• [Task directions]:
Please restate, word for word, the lines below that begin at the one with "ติดต่อเราได้ที่" and end at the one with "emissoras de rádio". Leave out all other lines.
○ ○ ○ ○ ○
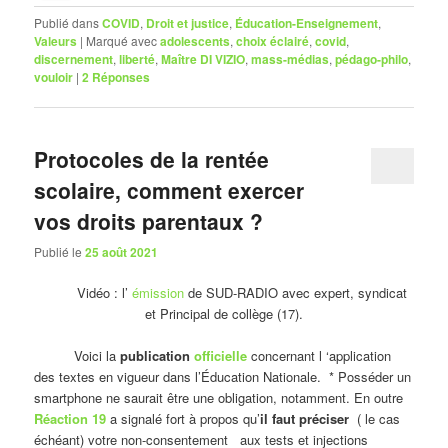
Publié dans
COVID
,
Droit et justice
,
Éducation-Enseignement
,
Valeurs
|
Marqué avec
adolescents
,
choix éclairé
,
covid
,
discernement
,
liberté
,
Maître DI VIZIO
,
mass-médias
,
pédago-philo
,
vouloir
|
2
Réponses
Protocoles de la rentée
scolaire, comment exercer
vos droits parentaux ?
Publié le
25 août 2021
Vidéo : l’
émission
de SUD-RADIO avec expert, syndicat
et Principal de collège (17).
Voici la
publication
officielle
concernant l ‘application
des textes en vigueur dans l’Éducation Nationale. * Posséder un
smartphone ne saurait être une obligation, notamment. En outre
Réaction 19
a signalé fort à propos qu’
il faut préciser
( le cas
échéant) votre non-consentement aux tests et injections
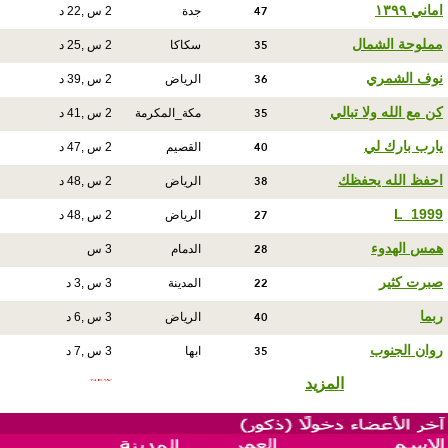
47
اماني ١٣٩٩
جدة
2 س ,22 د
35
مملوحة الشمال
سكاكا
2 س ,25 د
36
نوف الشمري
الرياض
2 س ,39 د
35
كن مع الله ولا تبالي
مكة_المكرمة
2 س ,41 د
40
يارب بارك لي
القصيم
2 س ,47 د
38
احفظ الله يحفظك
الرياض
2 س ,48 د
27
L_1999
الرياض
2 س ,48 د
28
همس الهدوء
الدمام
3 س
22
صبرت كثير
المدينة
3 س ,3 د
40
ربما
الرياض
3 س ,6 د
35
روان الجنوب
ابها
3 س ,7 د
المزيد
○ ○ ○ ○ ○
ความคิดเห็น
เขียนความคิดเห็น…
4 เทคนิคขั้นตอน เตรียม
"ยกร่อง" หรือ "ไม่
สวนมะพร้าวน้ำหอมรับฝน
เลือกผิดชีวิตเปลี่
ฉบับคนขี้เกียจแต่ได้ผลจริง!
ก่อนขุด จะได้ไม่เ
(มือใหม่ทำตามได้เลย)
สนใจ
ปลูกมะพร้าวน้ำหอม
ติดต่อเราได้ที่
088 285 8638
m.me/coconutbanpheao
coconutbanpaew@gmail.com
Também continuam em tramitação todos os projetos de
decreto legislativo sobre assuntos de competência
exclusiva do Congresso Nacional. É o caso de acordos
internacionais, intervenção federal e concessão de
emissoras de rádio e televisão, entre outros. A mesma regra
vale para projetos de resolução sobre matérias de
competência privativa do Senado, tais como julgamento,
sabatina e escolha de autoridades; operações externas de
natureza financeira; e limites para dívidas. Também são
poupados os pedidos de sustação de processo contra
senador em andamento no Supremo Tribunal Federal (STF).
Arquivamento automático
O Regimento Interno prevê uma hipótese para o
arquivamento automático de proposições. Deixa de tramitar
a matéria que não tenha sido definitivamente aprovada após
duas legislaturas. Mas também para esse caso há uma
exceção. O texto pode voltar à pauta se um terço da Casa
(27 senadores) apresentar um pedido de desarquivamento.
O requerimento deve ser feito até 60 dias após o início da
○ ○ ○ ○ ○
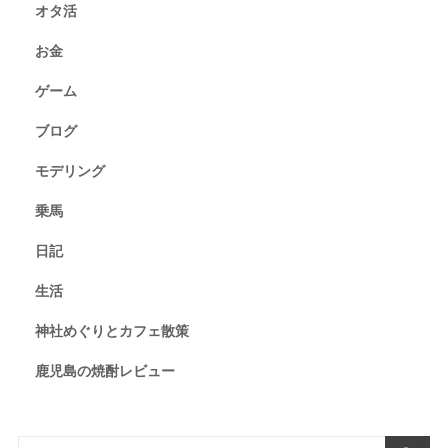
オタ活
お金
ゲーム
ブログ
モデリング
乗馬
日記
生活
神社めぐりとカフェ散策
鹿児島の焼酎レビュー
○ ○ ○ ○ ○
• [Your solution]:
ติดต่อเราได้ที่
088 285 8638
m.me/coconutbanpheao
coconutbanpaew@gmail.com
Também continuam em tramitação todos os projetos de
decreto legislativo sobre assuntos de competência
exclusiva do Congresso Nacional. É o caso de acordos
internacionais, intervenção federal e concessão de
emissoras de rádio e televisão, entre outros. A mesma regra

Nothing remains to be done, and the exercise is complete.